RECORDS: Begin
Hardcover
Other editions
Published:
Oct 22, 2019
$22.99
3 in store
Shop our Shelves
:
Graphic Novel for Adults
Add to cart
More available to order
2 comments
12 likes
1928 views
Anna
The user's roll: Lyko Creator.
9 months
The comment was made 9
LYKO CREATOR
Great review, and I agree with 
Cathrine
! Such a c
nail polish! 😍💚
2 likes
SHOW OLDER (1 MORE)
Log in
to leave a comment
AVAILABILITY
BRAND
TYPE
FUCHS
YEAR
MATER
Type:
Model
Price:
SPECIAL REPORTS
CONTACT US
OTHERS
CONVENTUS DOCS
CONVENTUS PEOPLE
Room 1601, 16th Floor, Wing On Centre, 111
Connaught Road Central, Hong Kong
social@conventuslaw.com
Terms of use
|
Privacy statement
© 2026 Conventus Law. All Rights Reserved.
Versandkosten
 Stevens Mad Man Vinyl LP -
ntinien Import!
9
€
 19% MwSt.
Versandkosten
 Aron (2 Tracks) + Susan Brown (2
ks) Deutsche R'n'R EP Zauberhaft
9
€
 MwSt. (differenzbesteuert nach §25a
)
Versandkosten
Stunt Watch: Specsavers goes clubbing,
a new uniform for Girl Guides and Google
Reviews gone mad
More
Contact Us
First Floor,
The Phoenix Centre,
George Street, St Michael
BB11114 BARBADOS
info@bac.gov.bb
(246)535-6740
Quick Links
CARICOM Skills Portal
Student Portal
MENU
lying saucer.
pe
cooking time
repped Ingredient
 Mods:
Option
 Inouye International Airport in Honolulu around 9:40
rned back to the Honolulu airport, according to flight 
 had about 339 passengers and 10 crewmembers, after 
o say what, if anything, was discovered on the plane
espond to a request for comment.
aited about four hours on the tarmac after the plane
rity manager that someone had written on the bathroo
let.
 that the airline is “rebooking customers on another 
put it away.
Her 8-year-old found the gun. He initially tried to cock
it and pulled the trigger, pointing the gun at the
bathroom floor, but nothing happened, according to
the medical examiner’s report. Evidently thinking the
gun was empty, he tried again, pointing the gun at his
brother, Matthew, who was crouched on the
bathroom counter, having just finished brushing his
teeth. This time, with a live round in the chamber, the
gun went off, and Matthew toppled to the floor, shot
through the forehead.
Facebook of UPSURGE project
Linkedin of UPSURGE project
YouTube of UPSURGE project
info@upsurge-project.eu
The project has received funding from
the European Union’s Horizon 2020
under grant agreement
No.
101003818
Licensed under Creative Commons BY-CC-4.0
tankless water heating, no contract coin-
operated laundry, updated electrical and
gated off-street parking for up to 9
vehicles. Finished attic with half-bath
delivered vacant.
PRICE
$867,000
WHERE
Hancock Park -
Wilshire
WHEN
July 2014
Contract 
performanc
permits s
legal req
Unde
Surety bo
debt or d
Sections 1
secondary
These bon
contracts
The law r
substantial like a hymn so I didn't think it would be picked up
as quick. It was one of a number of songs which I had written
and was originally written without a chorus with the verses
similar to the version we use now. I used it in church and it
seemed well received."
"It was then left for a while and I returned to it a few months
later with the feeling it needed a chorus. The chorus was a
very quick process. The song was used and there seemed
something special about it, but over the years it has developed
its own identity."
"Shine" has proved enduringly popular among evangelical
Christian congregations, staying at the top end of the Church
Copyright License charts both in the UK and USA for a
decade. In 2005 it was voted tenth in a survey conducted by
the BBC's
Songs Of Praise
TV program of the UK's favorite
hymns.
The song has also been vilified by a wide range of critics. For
RECORDS: End
YOUR OBJECTIVE » Please restate every record shown above, word for word.

ANSWER FOR THIS EXERCISE »
Hardcover
Other editions
Published:
Oct 22, 2019
$22.99
3 in store
Shop our Shelves
:
Graphic Novel for Adults
Add to cart
More available to order
2 comments
12 likes
1928 views
Anna
The user's roll: Lyko Creator.
9 months
The comment was made 9
LYKO CREATOR
Great review, and I agree with 
Cathrine
! Such a c
nail polish! 😍💚
2 likes
SHOW OLDER (1 MORE)
Log in
to leave a comment
AVAILABILITY
BRAND
TYPE
FUCHS
YEAR
MATER
Type:
Model
Price:
SPECIAL REPORTS
CONTACT US
OTHERS
CONVENTUS DOCS
CONVENTUS PEOPLE
Room 1601, 16th Floor, Wing On Centre, 111
Connaught Road Central, Hong Kong
social@conventuslaw.com
Terms of use
|
Privacy statement
© 2026 Conventus Law. All Rights Reserved.
Versandkosten
 Stevens Mad Man Vinyl LP -
ntinien Import!
9
€
 19% MwSt.
Versandkosten
 Aron (2 Tracks) + Susan Brown (2
ks) Deutsche R'n'R EP Zauberhaft
9
€
 MwSt. (differenzbesteuert nach §25a
)
Versandkosten
Stunt Watch: Specsavers goes clubbing,
a new uniform for Girl Guides and Google
Reviews gone mad
More
Contact Us
First Floor,
The Phoenix Centre,
George Street, St Michael
BB11114 BARBADOS
info@bac.gov.bb
(246)535-6740
Quick Links
CARICOM Skills Portal
Student Portal
MENU
lying saucer.
pe
cooking time
repped Ingredient
 Mods:
Option
 Inouye International Airport in Honolulu around 9:40
rned back to the Honolulu airport, according to flight 
 had about 339 passengers and 10 crewmembers, after 
o say what, if anything, was discovered on the plane
espond to a request for comment.
aited about four hours on the tarmac after the plane
rity manager that someone had written on the bathroo
let.
 that the airline is “rebooking customers on another 
put it away.
Her 8-year-old found the gun. He initially tried to cock
it and pulled the trigger, pointing the gun at the
bathroom floor, but nothing happened, according to
the medical examiner’s report. Evidently thinking the
gun was empty, he tried again, pointing the gun at his
brother, Matthew, who was crouched on the
bathroom counter, having just finished brushing his
teeth. This time, with a live round in the chamber, the
gun went off, and Matthew toppled to the floor, shot
through the forehead.
Facebook of UPSURGE project
Linkedin of UPSURGE project
YouTube of UPSURGE project
info@upsurge-project.eu
The project has received funding from
the European Union’s Horizon 2020
under grant agreement
No.
101003818
Licensed under Creative Commons BY-CC-4.0
tankless water heating, no contract coin-
operated laundry, updated electrical and
gated off-street parking for up to 9
vehicles. Finished attic with half-bath
delivered vacant.
PRICE
$867,000
WHERE
Hancock Park -
Wilshire
WHEN
July 2014
Contract 
performanc
permits s
legal req
Unde
Surety bo
debt or d
Sections 1
secondary
These bon
contracts
The law r
substantial like a hymn so I didn't think it would be picked up
as quick. It was one of a number of songs which I had written
and was originally written without a chorus with the verses
similar to the version we use now. I used it in church and it
seemed well received."
"It was then left for a while and I returned to it a few months
later with the feeling it needed a chorus. The chorus was a
very quick process. The song was used and there seemed
something special about it, but over the years it has developed
its own identity."
"Shine" has proved enduringly popular among evangelical
Christian congregations, staying at the top end of the Church
Copyright License charts both in the UK and USA for a
decade. In 2005 it was voted tenth in a survey conducted by
the BBC's
Songs Of Praise
TV program of the UK's favorite
hymns.
The song has also been vilified by a wide range of critics. For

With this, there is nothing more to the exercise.